When I first heard the term digital asset management I assumed it was just another financial term for some type of media stocks or bonds. In actual fact, Digital Asset Management or DAM is pitched to be one of the top media software products of the future.
Digital Asset Management's suggested growth over the next 5 years is estimated at over 300% which is triple the current value. The business research & consulting firm Frost & Sullivan are forecasting that "the market is set to grow at a very healthy double digit growth rate through the forecast period, 2007 to 2013". According to Frost & Sullivan; "Around 70 major vendors are now seeing the need to digitize their media assets".
DAM solutions are becoming as streamlined into a website development as content management systems and search marketing. The reason for its success is that most big corporate websites hold a lot of rich digital media including images, audio and video content and this can make storage and retrieval of these assets difficult. For all of this content to be hosted, easily retrievable, distributed and exported it needs to be stored in a central location, properly filed, archived, optimised and available in a range of different downloadable formats.

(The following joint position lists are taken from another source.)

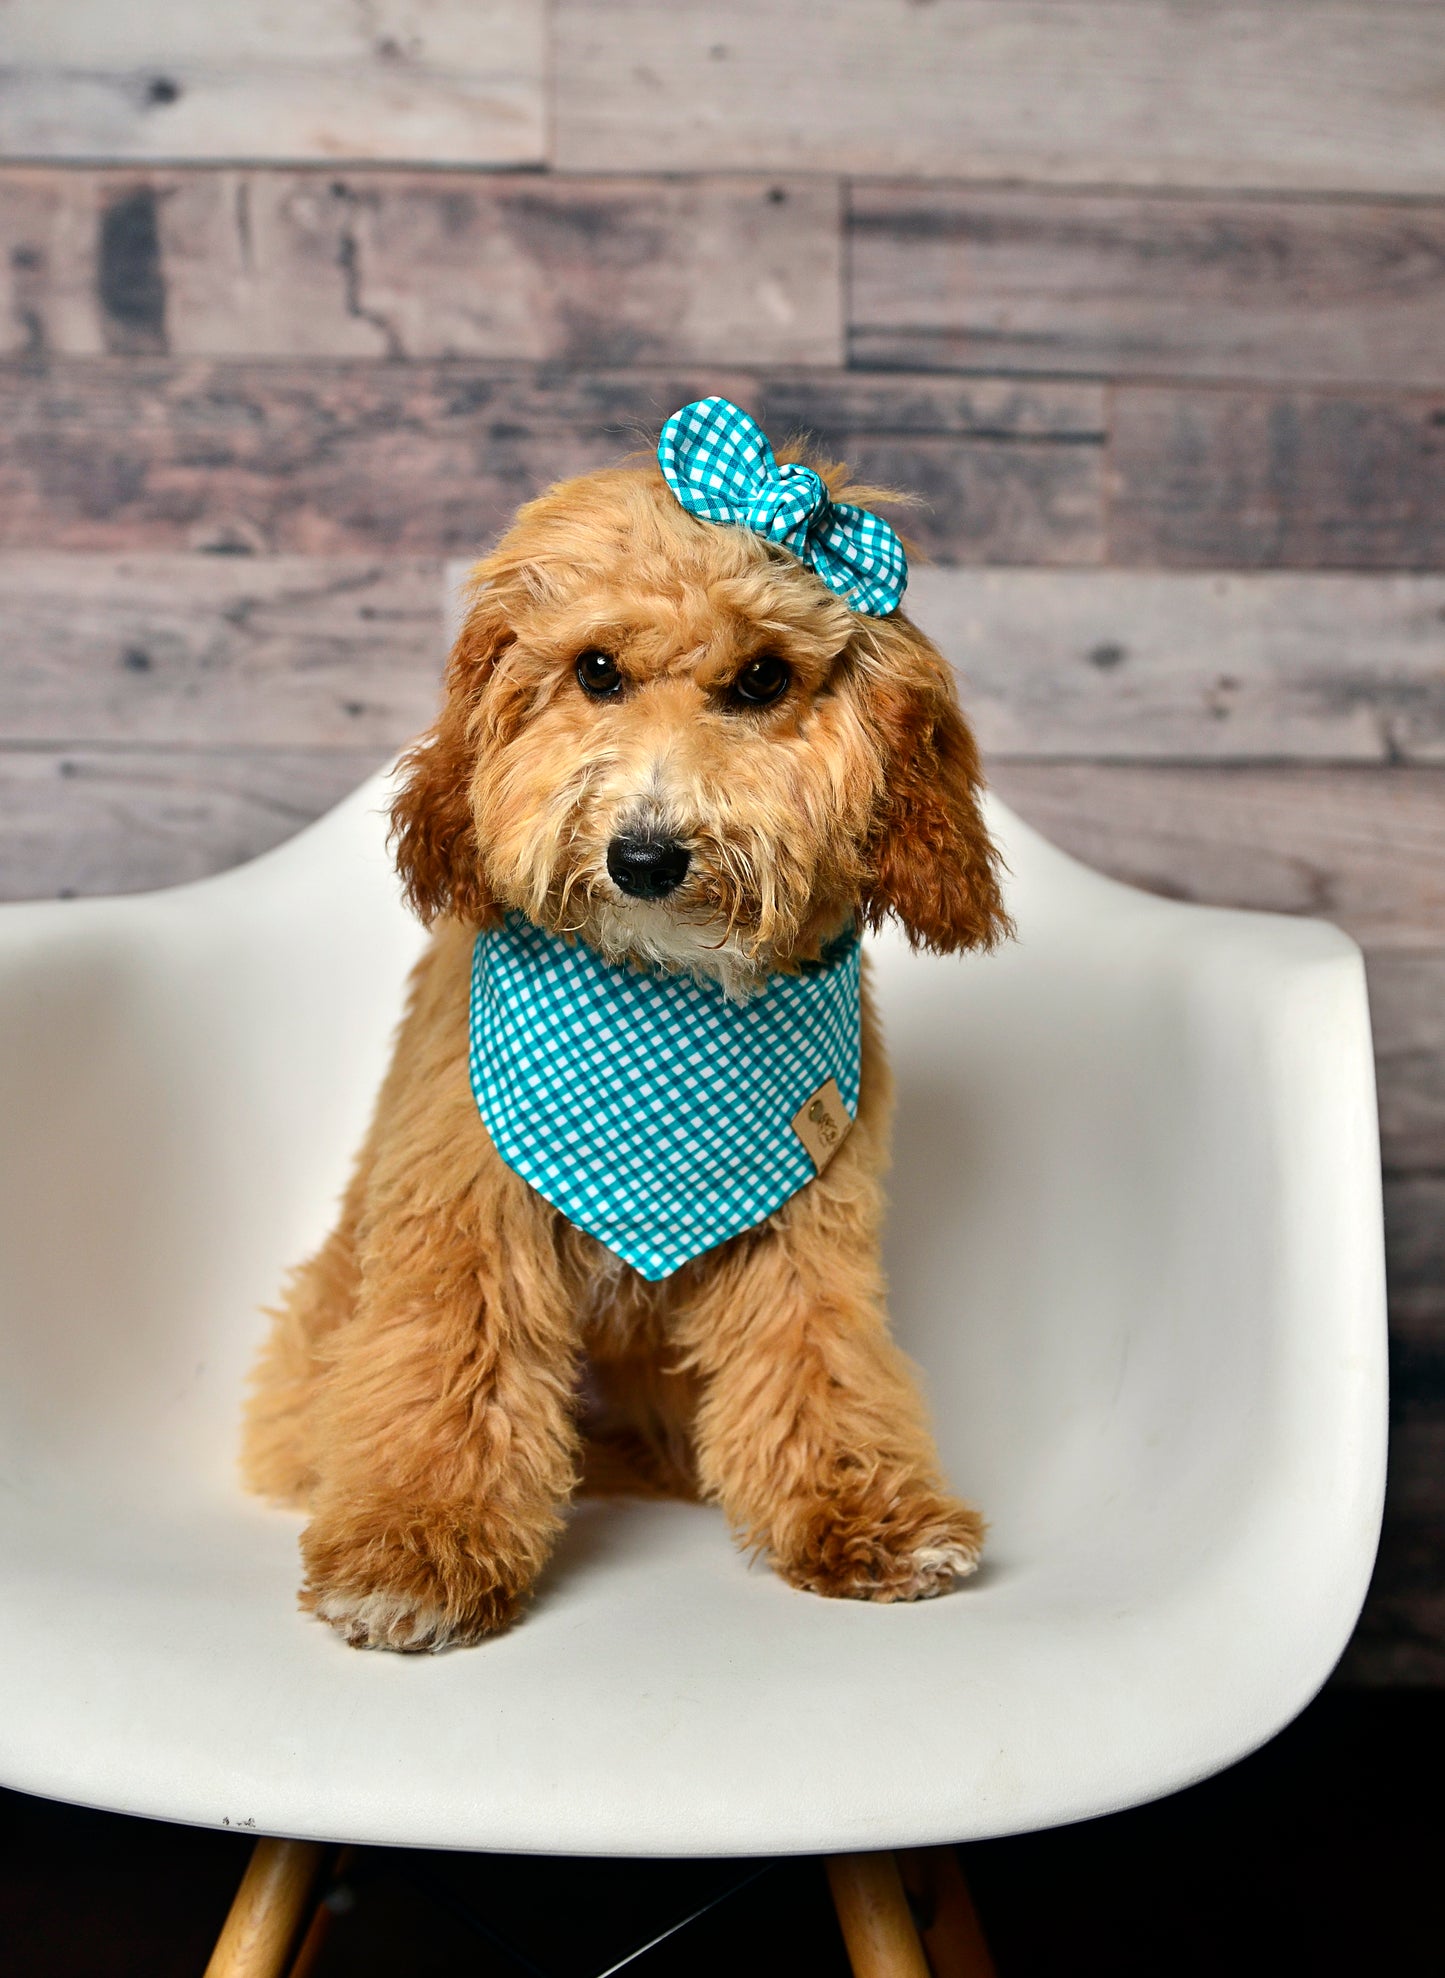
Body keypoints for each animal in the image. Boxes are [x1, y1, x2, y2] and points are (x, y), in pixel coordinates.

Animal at [240, 393, 1004, 1645]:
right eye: (595, 669)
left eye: (761, 679)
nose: (645, 856)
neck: (660, 998)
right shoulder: (467, 1213)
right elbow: (445, 1368)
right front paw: (415, 1550)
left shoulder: (806, 1229)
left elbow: (819, 1364)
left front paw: (863, 1519)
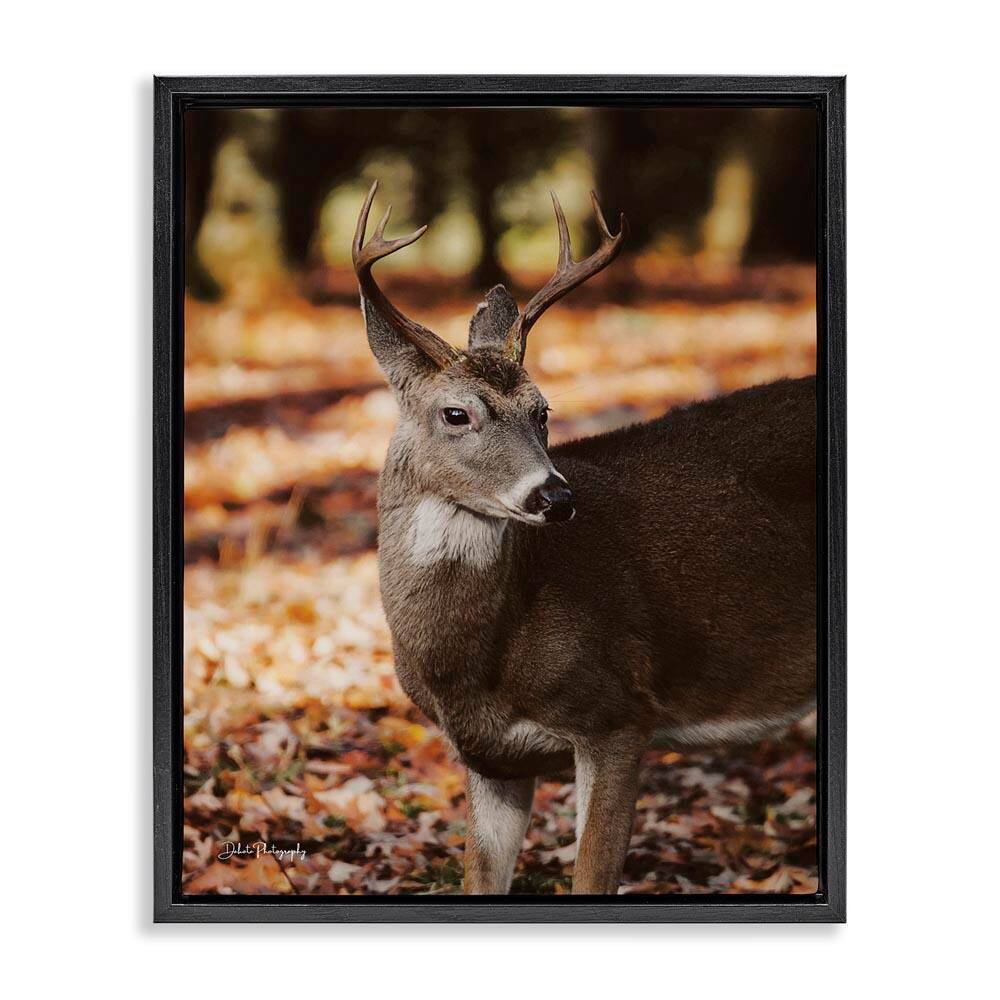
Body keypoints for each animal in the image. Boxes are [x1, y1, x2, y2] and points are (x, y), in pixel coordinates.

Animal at [352, 181, 816, 895]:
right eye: (457, 413)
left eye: (543, 412)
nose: (556, 497)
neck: (475, 665)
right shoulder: (490, 760)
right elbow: (480, 879)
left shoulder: (620, 713)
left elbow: (593, 876)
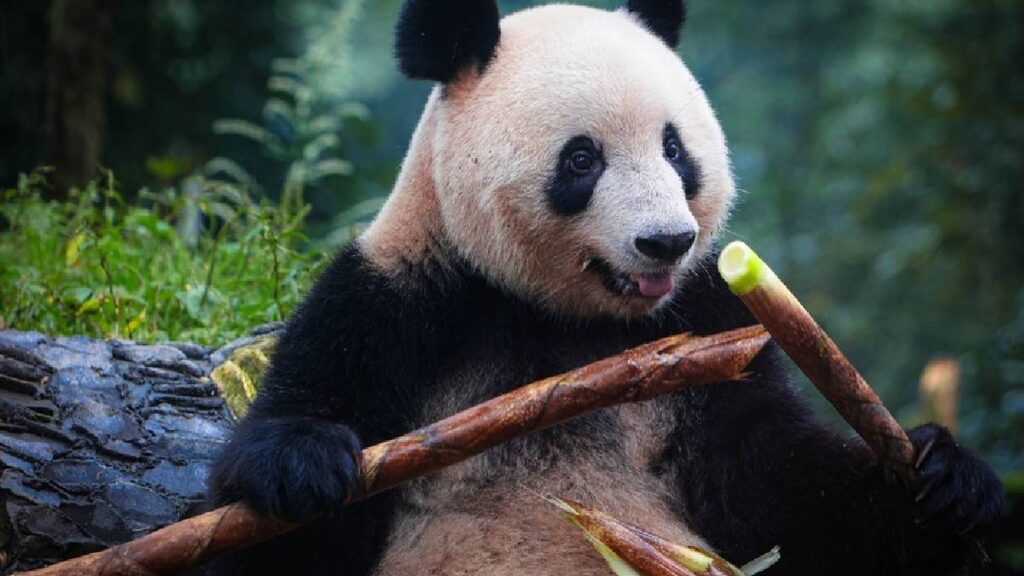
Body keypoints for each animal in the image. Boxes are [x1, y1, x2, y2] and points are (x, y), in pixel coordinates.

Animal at [204, 1, 1004, 575]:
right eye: (582, 159)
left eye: (675, 149)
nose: (667, 242)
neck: (567, 318)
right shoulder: (400, 301)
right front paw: (305, 465)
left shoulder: (706, 322)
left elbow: (776, 491)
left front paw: (946, 482)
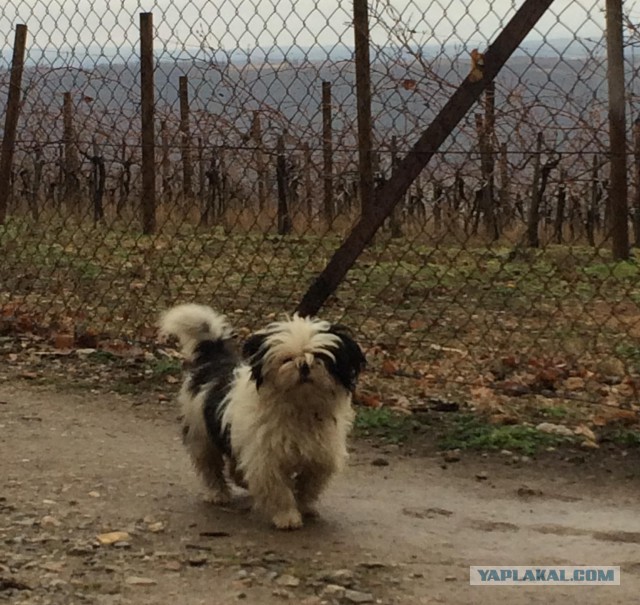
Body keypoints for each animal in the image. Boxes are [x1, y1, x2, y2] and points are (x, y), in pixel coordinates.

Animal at [158, 304, 364, 528]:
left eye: (321, 358)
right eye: (287, 359)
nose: (304, 365)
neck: (300, 406)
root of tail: (215, 359)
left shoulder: (321, 455)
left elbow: (309, 484)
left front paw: (304, 506)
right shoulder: (266, 459)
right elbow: (279, 490)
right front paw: (287, 517)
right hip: (201, 434)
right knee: (210, 466)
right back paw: (217, 494)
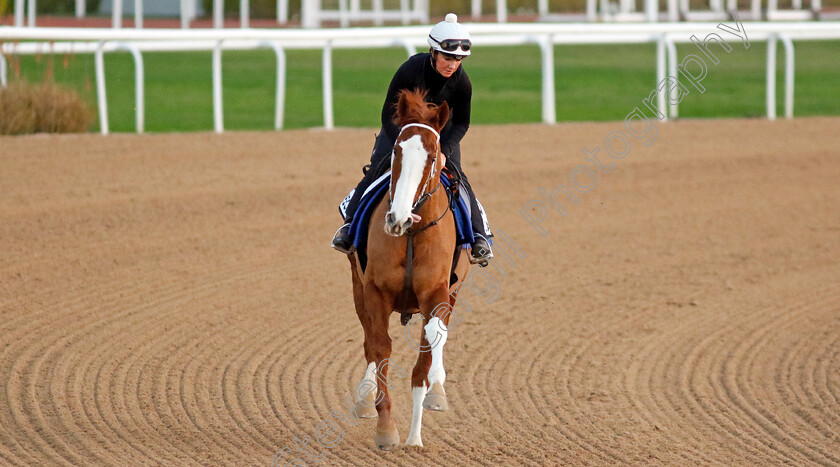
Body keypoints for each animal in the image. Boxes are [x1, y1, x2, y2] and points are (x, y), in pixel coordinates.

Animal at [346, 89, 470, 452]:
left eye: (432, 156)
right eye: (397, 150)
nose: (397, 217)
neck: (412, 232)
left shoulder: (437, 293)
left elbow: (426, 356)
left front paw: (415, 436)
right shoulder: (373, 291)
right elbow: (380, 348)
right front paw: (386, 429)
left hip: (455, 290)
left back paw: (438, 391)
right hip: (357, 285)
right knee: (369, 342)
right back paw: (364, 395)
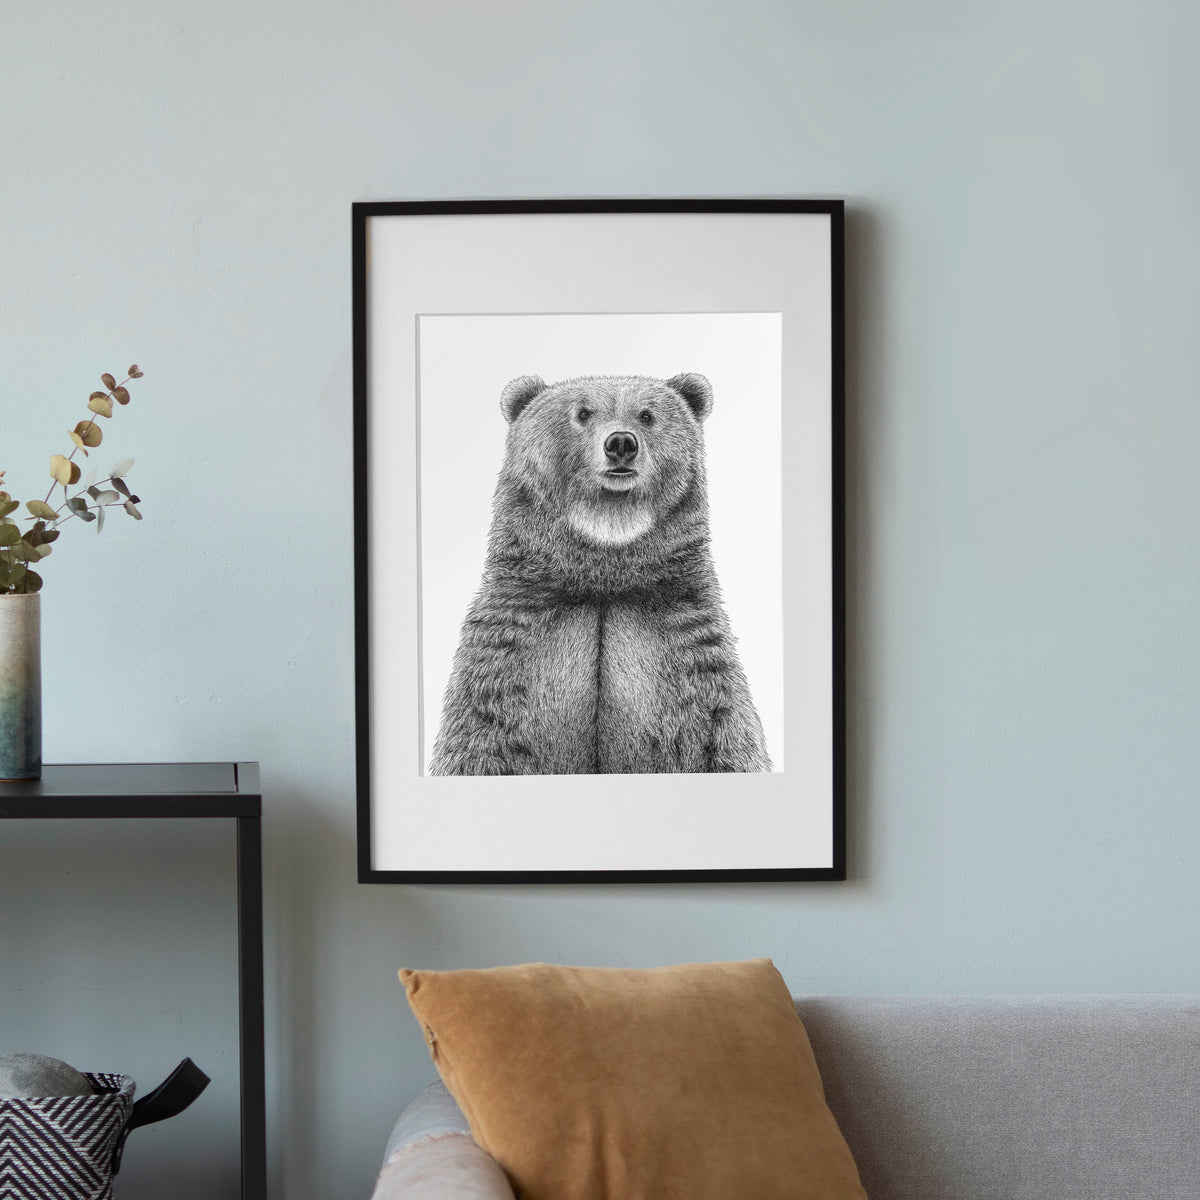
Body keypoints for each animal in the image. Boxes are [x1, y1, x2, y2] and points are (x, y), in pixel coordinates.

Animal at [428, 372, 771, 776]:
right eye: (582, 412)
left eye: (647, 415)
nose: (621, 443)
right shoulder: (507, 653)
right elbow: (478, 743)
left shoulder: (690, 654)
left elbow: (722, 740)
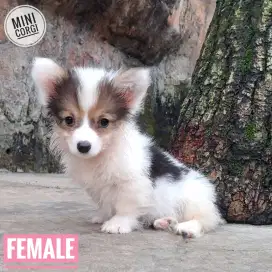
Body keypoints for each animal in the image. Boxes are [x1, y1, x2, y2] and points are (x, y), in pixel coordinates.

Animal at [31, 58, 223, 238]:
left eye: (104, 122)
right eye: (69, 120)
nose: (83, 146)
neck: (103, 153)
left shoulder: (132, 183)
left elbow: (126, 207)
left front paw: (117, 224)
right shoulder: (97, 188)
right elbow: (104, 204)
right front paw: (103, 216)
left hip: (193, 201)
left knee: (204, 219)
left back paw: (187, 227)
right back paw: (163, 222)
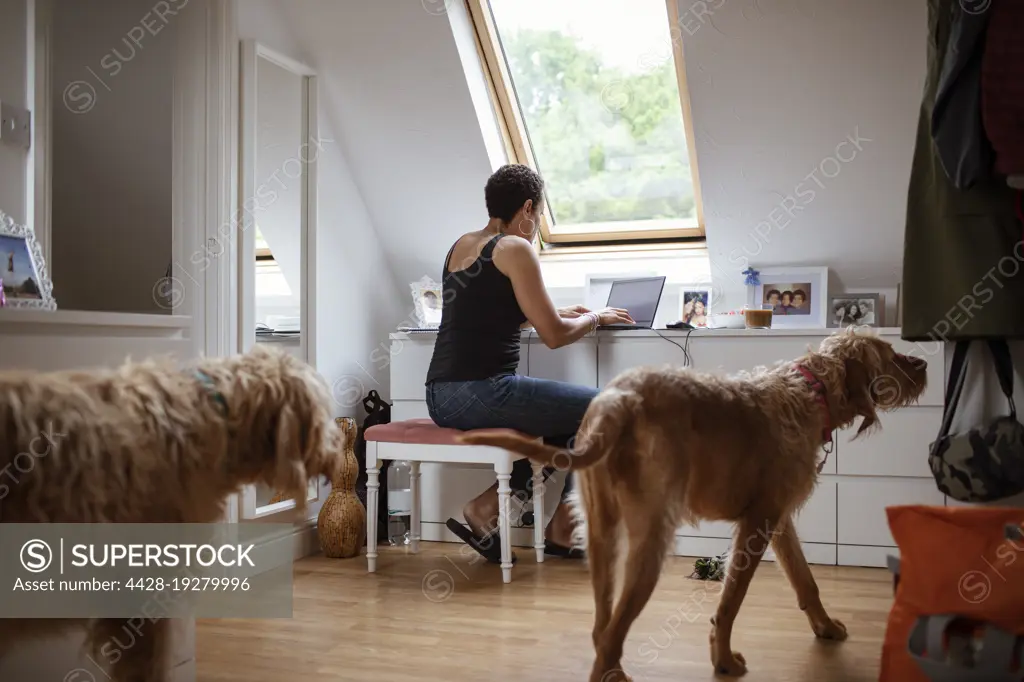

Another reason for the success of DAM is that a lot of files, specifically video files can be so huge that even FTP access across public services is undesirable, DAM makes this possible by employing a delivery service, with access to single assets from multiple locations, thus reducing the time and cost of producing the content and maximising the return on investment.
What types of DAM systems are there?
The types of DAM are dependant on their facilitation with the business; brand asset management for example is focused largely on marketing and deals with marketing collateral such as product imagery, fonts and logos. Production asset management is commonly used in the organisation and storage of frequently changing digital media assets, whereas digital supply chain services purely focuses on the pushing of digital content out to retailers i.e. Music and games store. Library management is probably the most widely used type with a focus on the storage and retrieval amounts of mostly archived video and photo media.
If we take a closer look at DAM, the tools that it utilises start to make the system more of a tangible product. The types of uses for the system in business is for Multimedia press kits and marketing materials, corporate presentations, VOD, rich media libraries of; video, fonts and images and other marketing collateral. The types of files this includes are; images, logos, audio, animation, CAD, video and HTML.
So what's in store for the future?
According to industry analyst Zippy Aima "There is the recent proliferation of digital media content, especially video, and the rise of portable devices for viewing it. We can add the widespread availability of broadband data services to distribute it, and the need for systems that can store and deliver that content to the right people at the right time."
With media creation so accessible via broadband and likely to grow vastly over the next decade, images from our everyday devices such as cameras, phones and scanners will continue to flood onto the web, billions of assets (files) all hitting social networks, websites and blogs at a furious pace, and all with a thousand different destinations and target audiences. DAM will soon be the only technology capable of dealing with the demand and with the worth of digital media content management set to rise; from $203 million to an anticipated $558.6 million by 2014 this looks set to continue.